• **DATA FOR ANALYSIS**
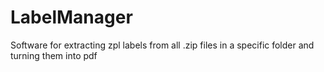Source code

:# LabelManager
 Software for extracting zpl labels from all .zip files in a specific folder and turning them into pdf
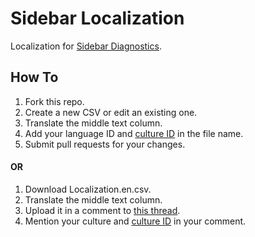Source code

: # Sidebar Localization
Localization for [Sidebar Diagnostics](https://github.com/ArcadeRenegade/SidebarDiagnostics).

## How To

1. Fork this repo.
1. Create a new CSV or edit an existing one.
1. Translate the middle text column.
1. Add your language ID and [culture ID](https://msdn.microsoft.com/en-us/goglobal/bb896001.aspx) in the file name.
1. Submit pull requests for your changes.

#### OR

1. Download Localization.en.csv.
1. Translate the middle text column.
1. Upload it in a comment to [this thread](https://github.com/ArcadeRenegade/SidebarDiagnostics/issues/14).
1. Mention your culture and [culture ID](https://msdn.microsoft.com/en-us/goglobal/bb896001.aspx) in your comment.
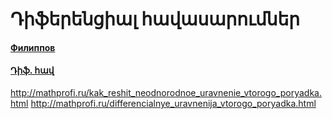 # Դիֆերենցիալ հավասարումներ

#### [Филиппов](http://xn--e1avkt.xn--p1ai/%D0%BC%D0%B0%D1%82%D0%B5%D0%BC%D0%B0%D1%82%D0%B8%D0%BA%D0%B0/%D0%A4%D0%B8%D0%BB%D0%B8%D0%BF%D0%BF%D0%BE%D0%B2/)

#### [Դիֆ. հավ](http://mathprofi.ru/differencialnye_uravnenija_primery_reshenii.html)


http://mathprofi.ru/kak_reshit_neodnorodnoe_uravnenie_vtorogo_poryadka.html
http://mathprofi.ru/differencialnye_uravnenija_vtorogo_poryadka.html
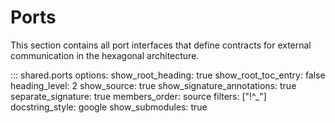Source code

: # Ports

This section contains all port interfaces that define contracts for external communication in the hexagonal architecture.

::: shared.ports
    options:
      show_root_heading: true
      show_root_toc_entry: false
      heading_level: 2
      show_source: true
      show_signature_annotations: true
      separate_signature: true
      members_order: source
      filters: ["!^_"]
      docstring_style: google
      show_submodules: true
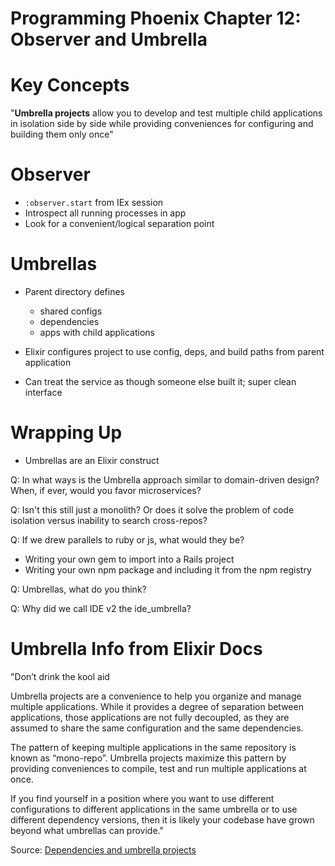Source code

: # Programming Phoenix Chapter 12: Observer and Umbrella

# Key Concepts
"**Umbrella projects** allow you to develop and test multiple child applications in isolation side by side while providing conveniences for configuring and building them only once"

# Observer
- `:observer.start` from IEx session
- Introspect all running processes in app
- Look for a convenient/logical separation point 

# Umbrellas
- Parent directory defines
  - shared configs
  - dependencies
  - apps with child applications

- Elixir configures project to use config, deps, and build paths from parent application

- Can treat the service as though someone else built it; super clean interface

# Wrapping Up
- Umbrellas are an Elixir construct

Q: In what ways is the Umbrella approach similar to domain-driven design? When, if ever, would you favor microservices? 

Q: Isn't this still just a monolith? Or does it solve the problem of code isolation versus inability to search cross-repos? 

Q: If we drew parallels to ruby or js, what would they be? 
  - Writing your own gem to import into a Rails project
  - Writing your own npm package and including it from the npm registry

Q: Umbrellas, what do you think?

Q: Why did we call IDE v2 the ide_umbrella?

# Umbrella Info from Elixir Docs
"Don’t drink the kool aid

Umbrella projects are a convenience to help you organize and manage multiple applications. While it provides a degree of separation between applications, those applications are not fully decoupled, as they are assumed to share the same configuration and the same dependencies.

The pattern of keeping multiple applications in the same repository is known as “mono-repo”. Umbrella projects maximize this pattern by providing conveniences to compile, test and run multiple applications at once.

If you find yourself in a position where you want to use different configurations to different applications in the same umbrella or to use different dependency versions, then it is likely your codebase have grown beyond what umbrellas can provide."

Source: [Dependencies and umbrella projects](https://elixir-lang.org/getting-started/mix-otp/dependencies-and-umbrella-apps.html#dont-drink-the-kool-aid)
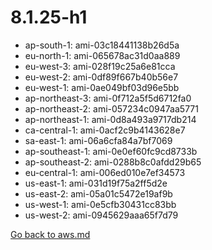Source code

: 
 # 8.1.25-h1
- ap-south-1: ami-03c18441138b26d5a
- eu-north-1: ami-065678ac31d0aa889
- eu-west-3: ami-028f19c25a6e81cca
- eu-west-2: ami-0df89f667b40b56e7
- eu-west-1: ami-0ae049bf03d96e5bb
- ap-northeast-3: ami-0f712a5f5d6712fa0
- ap-northeast-2: ami-057234c0947aa5771
- ap-northeast-1: ami-0d8a493a9717db214
- ca-central-1: ami-0acf2c9b4143628e7
- sa-east-1: ami-06a6cfa84a7bf7069
- ap-southeast-1: ami-0e0ef60fc9cd8733b
- ap-southeast-2: ami-0288b8c0afdd29b65
- eu-central-1: ami-006ed010e7ef34573
- us-east-1: ami-031d19f75a2ff5d2e
- us-east-2: ami-05a01c5472e19af9b
- us-west-1: ami-0e5cfb30431cc83bb
- us-west-2: ami-0945629aaa65f7d79

[Go back to aws.md](../../aws.md) 
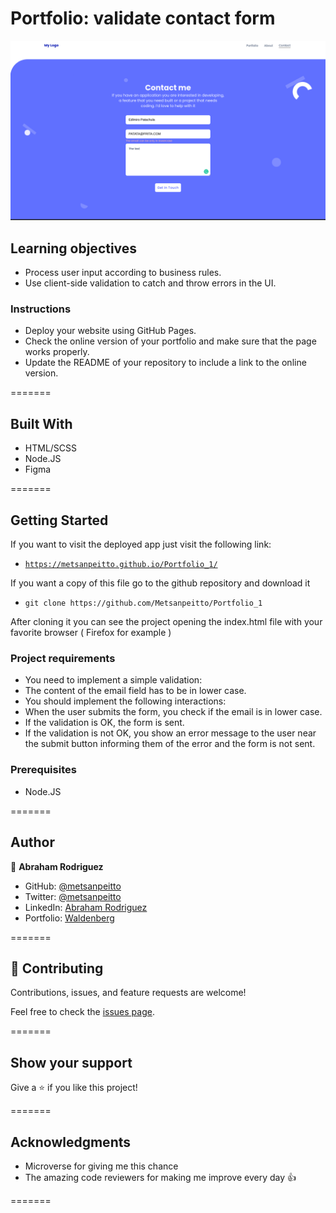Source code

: # Portfolio: validate contact form

![Alt text](images/screenshot.png?raw=true 'Optional Title')

## Learning objectives

- Process user input according to business rules.
- Use client-side validation to catch and throw errors in the UI.

### Instructions

- Deploy your website using GitHub Pages.
- Check the online version of your portfolio and make sure that the page works properly.
- Update the README of your repository to include a link to the online version.

=======

## Built With

- HTML/SCSS
- Node.JS
- Figma

=======

## Getting Started

If you want to visit the deployed app just visit the following link:

- [`https://metsanpeitto.github.io/Portfolio_1/`](https://metsanpeitto.github.io/Portfolio_1/)

If you want a copy of this file go to the github repository and download it

- `git clone https://github.com/Metsanpeitto/Portfolio_1`

After cloning it you can see the project opening the index.html file with your favorite browser ( Firefox for example )

### Project requirements

- You need to implement a simple validation:
- The content of the email field has to be in lower case.
- You should implement the following interactions:
- When the user submits the form, you check if the email is in lower case.
- If the validation is OK, the form is sent.
- If the validation is not OK, you show an error message to the user near the submit button informing them of the error and the form is not sent.

### Prerequisites

- Node.JS

=======

## Author

👤 **Abraham Rodriguez**

- GitHub: [@metsanpeitto](https://github.com/Metsanpeitto)
- Twitter: [@metsanpeitto](https://twitter.com/home)
- LinkedIn: [Abraham Rodriguez](https://www.linkedin.com/in/abraham-rodriguez-3283a319a/)
- Portfolio: [Waldenberg](https://portfolio.waldenberginc.com)

=======

## 🤝 Contributing

Contributions, issues, and feature requests are welcome!

Feel free to check the [issues page](../../issues/).

=======

## Show your support

Give a ⭐️ if you like this project!

=======

## Acknowledgments

- Microverse for giving me this chance
- The amazing code reviewers for making me improve every day :thumbsup:

=======
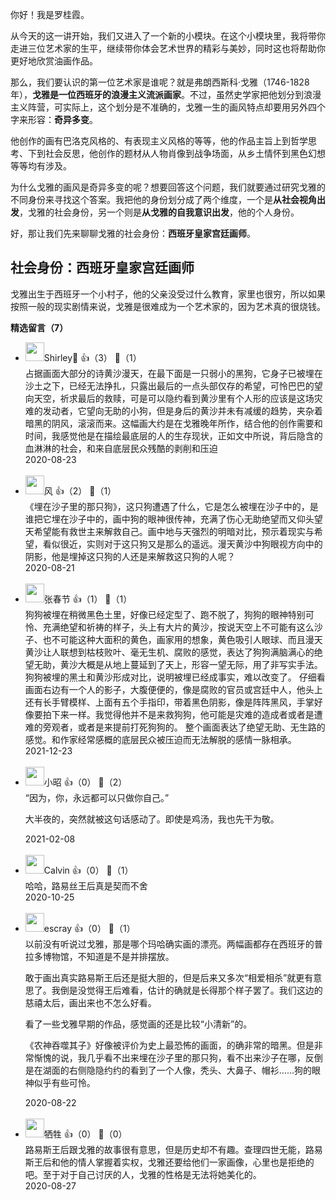 你好！我是罗桂霞。

从今天的这一讲开始，我们又进入了一个新的小模块。在这个小模块里，我将带你走进三位艺术家的生平，继续带你体会艺术世界的精彩与美妙，同时这也将帮助你更好地欣赏油画作品。

那么，我们要认识的第一位艺术家是谁呢？就是弗朗西斯科·戈雅（1746-1828年），**戈雅是一位西班牙的浪漫主义流派画家**。不过，虽然史学家把他划分到浪漫主义阵营，可实际上，这个划分是不准确的，戈雅一生的画风特点却要用另外四个字来形容：**奇异多变**。

他创作的画有巴洛克风格的、有表现主义风格的等等，他的作品主旨上到哲学思考、下到社会反思，他创作的题材从人物肖像到战争场面，从乡土情怀到黑色幻想等等均有涉及。

为什么戈雅的画风是奇异多变的呢？想要回答这个问题，我们就要通过研究戈雅的不同身份来寻找这个答案。我把他的身份划分成了两个维度，一个是**从社会视角出发**，戈雅的社会身份，另一个则是**从戈雅的自我意识出发**，他的个人身份。

好，那让我们先来聊聊戈雅的社会身份：**西班牙皇家宫廷画师**。

## 社会身份：西班牙皇家宫廷画师

戈雅出生于西班牙一个小村子，他的父亲没受过什么教育，家里也很穷，所以如果按照一般的现实剧情来说，戈雅是很难成为一个艺术家的，因为艺术真的很烧钱。
<div><strong>精选留言（7）</strong></div><ul>
<li><img src="https://static001.geekbang.org/account/avatar/00/1f/4f/f5/dfe274a1.jpg" width="30px"><span>Shirley🌙</span> 👍（3） 💬（1）<div>占据画面大部分的诗黄沙漫天，在最下面是一只弱小的黑狗，它身子已被埋在沙土之下，已经无法挣扎，只露出最后的一点头部仅存的希望，可怜巴巴的望向天空，祈求最后的救赎，可是可以隐约看到黄沙里有个人形的应该是这场灾难的发动者，它望向无助的小狗，但是身后的黄沙并未有减缓的趋势，夹杂着暗黑的阴风，滚滚而来。这幅画大约是在戈雅晚年所作，结合他的创作需要和时间，我感觉他是在描绘最底层的人的生存现状，正如文中所说，背后隐含的血淋淋的社会，和来自底层民众残酷的剥削和压迫</div>2020-08-23</li><br/><li><img src="https://static001.geekbang.org/account/avatar/00/10/71/22/b8c596b6.jpg" width="30px"><span>风</span> 👍（2） 💬（1）<div>《埋在沙子里的那只狗》，这只狗遭遇了什么，它是怎么被埋在沙子中的，是谁把它埋在沙子中的，画中狗的眼神很传神，充满了伤心无助绝望而又仰头望天希望能有救世主来解救自己。画中地与天强烈的明暗对比，预示着现实与希望，看似很近，实则对于这只狗又是那么的遥远。漫天黄沙中狗眼视方向中的阴影，他是埋掉这只狗的人还是来解救这只狗的人呢？</div>2020-08-21</li><br/><li><img src="" width="30px"><span>张春节</span> 👍（1） 💬（1）<div>狗狗被埋在稍微黑色土里，好像已经定型了、跑不脱了，狗狗的眼神特别可怜、充满绝望和祈祷的样子，头上有大片的黄沙，按说天空上不可能有这么沙子、也不可能这种大面积的黄色，画家用的想象，黄色吸引人眼球、而且漫天黄沙让人联想到枯枝败叶、毫无生机、腐败的感觉，表达了狗狗满脑满心的绝望无助，黄沙大概是从地上蔓延到了天上，形容一望无际，用了非写实手法。狗狗被埋的黑土和黄沙形成对比，说明被埋已经成事实，难以改变了。
仔细看画面右边有一个人的影子，大腹便便的，像是腐败的官员或宫廷中人，他头上还有长手臂模样、上面有五个手指印，带着黑色阴影，像是阵阵黑风，手掌好像要拍下来一样。我觉得他并不是来救狗狗，他可能是灾难的造成者或者是遭难的旁观者，或者是来提前打死狗狗的。
整个画面表达了绝望无助、无生路的感觉。和作家经常感概的底层民众被压迫而无法解脱的感情一脉相承。</div>2021-12-23</li><br/><li><img src="https://static001.geekbang.org/account/avatar/00/14/3f/39/a4c2154b.jpg" width="30px"><span>小昭</span> 👍（0） 💬（2）<div>“因为，你，永远都可以只做你自己。”

大半夜的，突然就被这句话感动了。即使是鸡汤，我也先干为敬。</div>2021-02-08</li><br/><li><img src="https://static001.geekbang.org/account/avatar/00/10/9c/af/05eeb5e9.jpg" width="30px"><span>Calvin</span> 👍（0） 💬（1）<div>哈哈，路易丝王后真是契而不舍</div>2020-10-25</li><br/><li><img src="https://static001.geekbang.org/account/avatar/00/0f/92/6d/becd841a.jpg" width="30px"><span>escray</span> 👍（0） 💬（1）<div>以前没有听说过戈雅，那是哪个玛哈确实画的漂亮。两幅画都存在西班牙的普拉多博物馆，不知道是不是并排摆放。

敢于画出真实路易斯王后还是挺大胆的，但是后来又多次“相爱相杀”就更有意思了。我倒是没觉得王后难看，估计的确就是长得那个样子罢了。我们这边的慈禧太后，画出来也不怎么好看。

看了一些戈雅早期的作品，感觉画的还是比较“小清新”的。

《农神吞噬其子》好像被评价为史上最恐怖的画面，的确非常的暗黑。但是非常惭愧的说，我几乎看不出来埋在沙子里的那只狗，看不出来沙子在哪，反倒是在湖面的右侧隐隐约约的看到了一个人像，秃头、大鼻子、帽衫……狗的眼神似乎有些可怜。</div>2020-08-22</li><br/><li><img src="https://static001.geekbang.org/account/avatar/00/18/b5/ca/bba4d696.jpg" width="30px"><span>牺牲</span> 👍（0） 💬（0）<div>路易斯王后跟戈雅的故事很有意思，但是历史却不有趣。查理四世无能，路易斯王后和他的情人掌握着实权，戈雅还要给他们一家画像，心里也是拒绝的吧。至于对于自己讨厌的人，戈雅的性格是无法将她美化的。</div>2020-08-27</li><br/>
</ul>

• **WHAT YOU HAVE TO DO**
Pull out each line of the entries that contains "SidebarDiagnostics".

• **SOLUTION TO THE EXERCISE**
Localization for [Sidebar Diagnostics](https://github.com/ArcadeRenegade/SidebarDiagnostics).
1. Upload it in a comment to [this thread](https://github.com/ArcadeRenegade/SidebarDiagnostics/issues/14).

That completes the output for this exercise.